A: If you are interested in the compact real form then "On Non-Linear Realizations of the group $SU(2)$" by Mickelsson and Niederle lists the conjugacy classes of closed proper subgroups of SU(2) as a recap before going on the nonlinear cases. They are
i) The unitary subgroup $U(1)$
ii) The subgroup $N[U(1)]$ (normalizer of $U(1)$)
iii) $C_n$, the cyclic subgroups of order $n$
iv) The subgroups $\tilde{D_{2n}}$ where $\tilde{D_{2n}}/Z_2$   is isomorphic to the dihedral group  $D_n$ of order $2n$.
v) The subgroup $\tilde{T}$, where $\tilde{T}/Z_2$ is isomorphic to the tetrahedral group T of order 12.
vi) The subgroup $\tilde{O}$, where $\tilde{O}/Z_2$ is isomorphic to the octahedral group O of order 24.
vii) The subgroup $\tilde{Y}$, where $\tilde{Y}/Z_2$ is isomorphic to the icosahedral group Y of order 60.
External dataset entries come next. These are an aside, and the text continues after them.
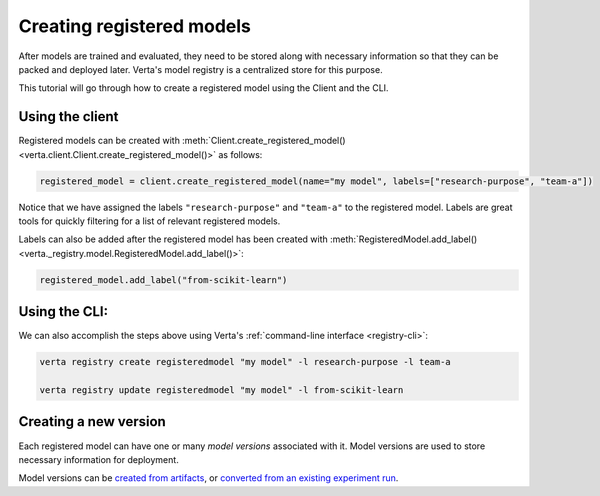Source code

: Creating registered models
==========================

After models are trained and evaluated, they need to be stored along with necessary information so that they can be packed and deployed later. Verta's model registry is a centralized store for this purpose.

This tutorial will go through how to create a registered model using the Client and the CLI.

Using the client
----------------

Registered models can be created with :meth:`Client.create_registered_model() <verta.client.Client.create_registered_model()>` as follows:

.. code-block:: python

    registered_model = client.create_registered_model(name="my model", labels=["research-purpose", "team-a"])

Notice that we have assigned the labels ``"research-purpose"`` and ``"team-a"`` to the registered model. Labels are great tools for quickly filtering for a list of relevant registered models.

Labels can also be added after the registered model has been created with :meth:`RegisteredModel.add_label() <verta._registry.model.RegisteredModel.add_label()>`:

.. code-block:: python

    registered_model.add_label("from-scikit-learn")

Using the CLI:
--------------

We can also accomplish the steps above using Verta's :ref:`command-line interface <registry-cli>`:

.. code-block:: sh

    verta registry create registeredmodel "my model" -l research-purpose -l team-a

    verta registry update registeredmodel "my model" -l from-scikit-learn

Creating a new version
----------------------

Each registered model can have one or many *model versions* associated with it. Model versions are used to store necessary information for deployment.

Model versions can be `created from artifacts <version_from_artifacts.html>`_, or `converted from an existing experiment run <version_from_run.html>`_.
They attribute this result to a 'method of Murnaghan' whose book is "The Theory of group representations" and from memory it is in the back as an appendix.
They go on to say which of these lead to homogeneous spaces that are 3-manifolds. An interesting read and possibly of some relevance to your notes.
A: Check out Curtis' "Construction of a family of Moufang Loops" in Math Proc Camb Phil Soc for a rather interesting extension of the finite subgroups in realtion to the octonions.
A: Dolgachev has a note on the McKay correspondence in dimension $2$. It has a lot of cool stuff on subgroups of $SL(2,\mathbb C)$, mostly from the algebraic geometry point of view.  
A: It seems only QQJ alluded to this, but it's worth remembering that any finite subgroup $G 
$ of $SL(2,C)$ can be made to preserve an Hermitian inner product on $C^2$ by averaging, hence is also a finite subgroup of $SU(2)$, which then makes it double cover a finite subgroup of rotations of $R^3$ via $SU(2)\to SO(3)$. Thus you get the "binary" versions of the finite subgroups of $SO(3)$, (eg the binary icosahedral group, binary tetrahedral group, the other platonic groups, binary dihedral groups,...) and  since $SU(2)$ is the 3-sphere the translation action exhibits these as fundamental groups of 3-manifolds, i.e. $S^3/G$, universally covered by $S^3$. These 3 manifolds are the links of the singularities described in Mike Skirvin's answer, and the corresponding Dynkin diagrams give plumbing diagrams=Kirby diagrams for the smooth 4-manifolds you get by resolving the singularities with boundary these 3-manifolds.  
A: I like Thurston's treatment in his book. The idea is that any finite subgroup $G< SU(2) \to SO(3)$ gives rise to an orbifold $S^2/G$. First, one classifies the possible quotient orbifolds, then one figures out the possible preimage subgroups in $SU(2)$. Exercise 4.4.6 gives a direct argument (at least for $SO(3)$). The lengthier, but more conceptual argument using orbifolds does not appear in the published book, but is in section 5.5 of a preliminary draft (presumably this would be part of the material to appear in volume 2), and also appears in Theorem 13.3.6 of Thurston's notes. Classifying spherical and euclidean 2-dimensional orbifolds is a satisfying exercise, that may be undertaken by undergraduates with very little mathematical background: see the notes from the course "Geometry and the Imagination". 
A: Springer, Invariant theory, esp Chapter 4.